In contrast, our analytical model requires only a single nominal SPICE simulation to extract key parameters. The statistical moments are then computed directly via analytical expressions, a step with negligible computational cost. Essentially, our method replaces thousands of transient simulations with one nominal simulation and a simple calculation.
This approach provides a highly favorable time–accuracy trade-off. By maintaining high fidelity to the MC results while drastically reducing runtime, our model enables the rapid, iterative timing analysis essential for modern design cycles, a task where MC simulation is prohibitively slow.
The practical impact of this efficiency in industrial scenarios is significant. By providing fast and accurate statistical timing feedback, our model can be integrated into standard CAD flows to enable early, variation-aware design optimization.

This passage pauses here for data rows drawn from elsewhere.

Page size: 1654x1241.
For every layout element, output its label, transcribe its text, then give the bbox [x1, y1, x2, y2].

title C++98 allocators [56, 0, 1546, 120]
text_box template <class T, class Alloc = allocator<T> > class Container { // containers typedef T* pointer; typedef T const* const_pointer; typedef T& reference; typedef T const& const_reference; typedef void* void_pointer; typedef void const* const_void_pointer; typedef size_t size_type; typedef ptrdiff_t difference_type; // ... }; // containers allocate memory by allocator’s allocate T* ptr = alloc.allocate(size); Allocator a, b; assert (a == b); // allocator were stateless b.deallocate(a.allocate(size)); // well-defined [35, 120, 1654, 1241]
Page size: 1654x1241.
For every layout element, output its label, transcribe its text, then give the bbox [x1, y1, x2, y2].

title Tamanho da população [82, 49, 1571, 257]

This can help reduce the number of costly design iterations and shorten the overall time to market. Furthermore, its high speed makes it a candidate for reducing the reliance on lengthy MC simulations during the final timing sign-off, potentially saving days of computation on large designs.
6. Conclusions
This paper presented an analytical statistical model for sequential path delay variation in low-voltage circuits, based on the lognormal distribution. We introduced a novel method to characterize the delay of complex structures, including stacked transistors and flip-flops, by decomposing the impact of multi-threshold voltage variations and resolving inter-stage correlations through a linear delay model. The use of relative delay sensitivity further enhances the model’s efficiency, allowing for rapid characterization across multiple PVT corners from a single nominal simulation.

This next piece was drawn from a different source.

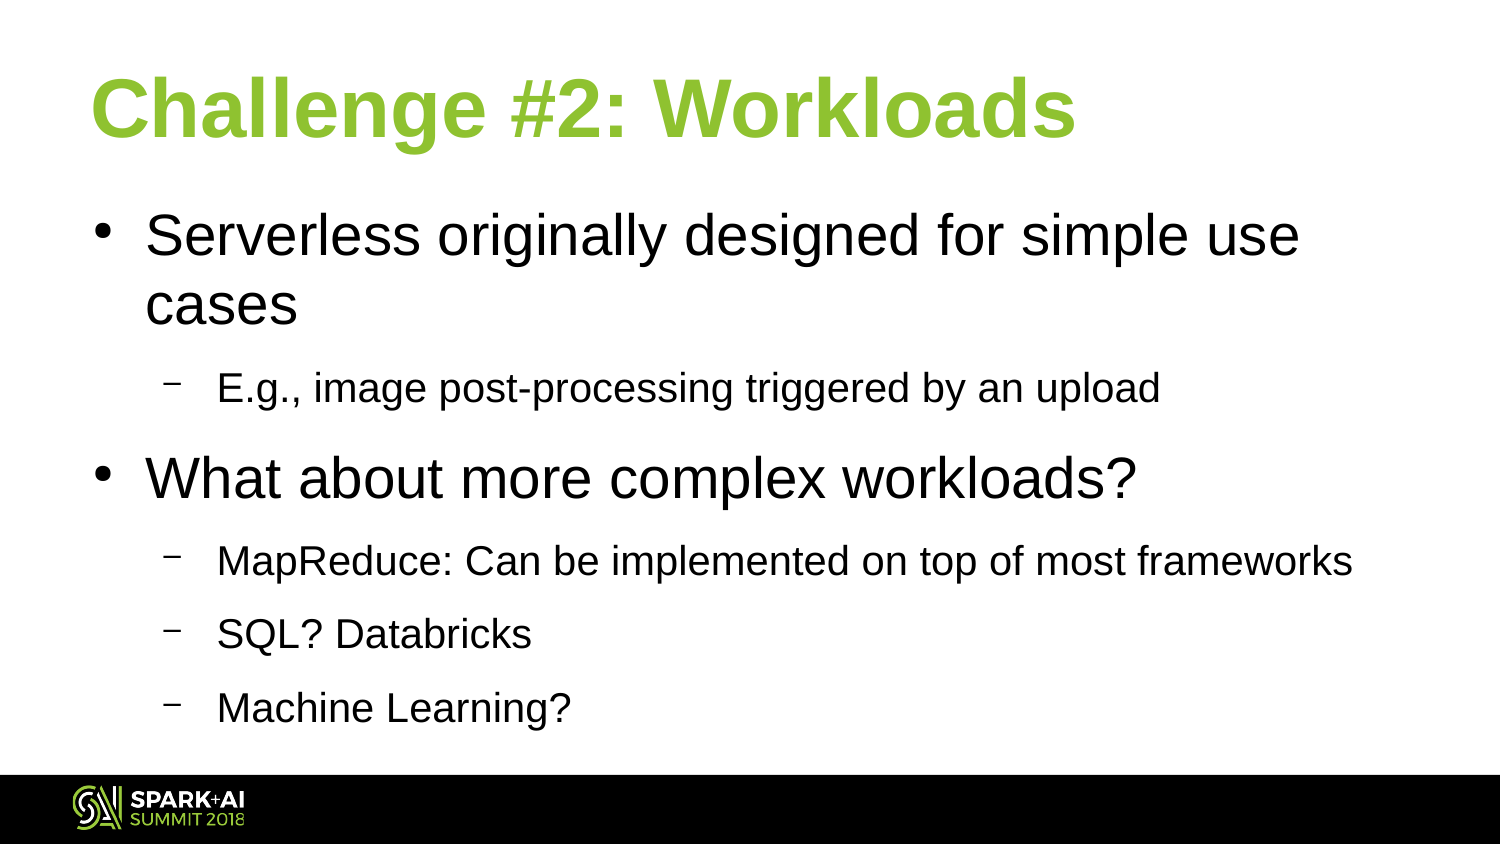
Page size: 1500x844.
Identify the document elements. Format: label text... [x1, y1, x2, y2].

title Challenge #2: Workloads [75, 33, 1426, 175]
list Serverless originally designed for simple use cases E.g., image post-processing triggered by an upload What about more complex workloads? MapReduce: Can be implemented on top of most frameworks SQL? Databricks Machine Learning? [75, 196, 1425, 754]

Compared to purely mathematical or machine learning-based approaches, our analytical model offers distinct advantages in terms of interpretability and design insight. While ML models may achieve high accuracy after extensive training, our physics-based model provides a clear, transparent relationship between process parameters and timing variations without requiring a large dataset. This makes it particularly valuable for early-stage design exploration and optimization. A qualitative comparison summarizing these trade-offs against other state-of-the-art methods is provided in
Table 13.
While the proposed framework demonstrates high accuracy and efficiency, several avenues for future research are identified to further enhance its robustness and applicability. The model’s scalability to advanced nodes like FinFETs is a promising direction; although this would require adapting the underlying device equations, the core methodology of linear decomposition and variance propagation remains applicable. The framework could also be extended to incorporate time-dependent aging effects, such as NBTI and HCI, by modeling their impact as a long-term shift in the threshold voltage distribution. Furthermore, a comprehensive evaluation using additional industrial metrics, such as Mean Absolute Error (MAE) and 95th-percentile delay, would further validate its practical utility for timing sign-off. Finally, while the model shows excellent agreement with extensive SPICE simulations, validation against silicon measurements from a test chip is the ultimate goal to confirm its real-world performance. Addressing these aspects will be the focus of our future investigations.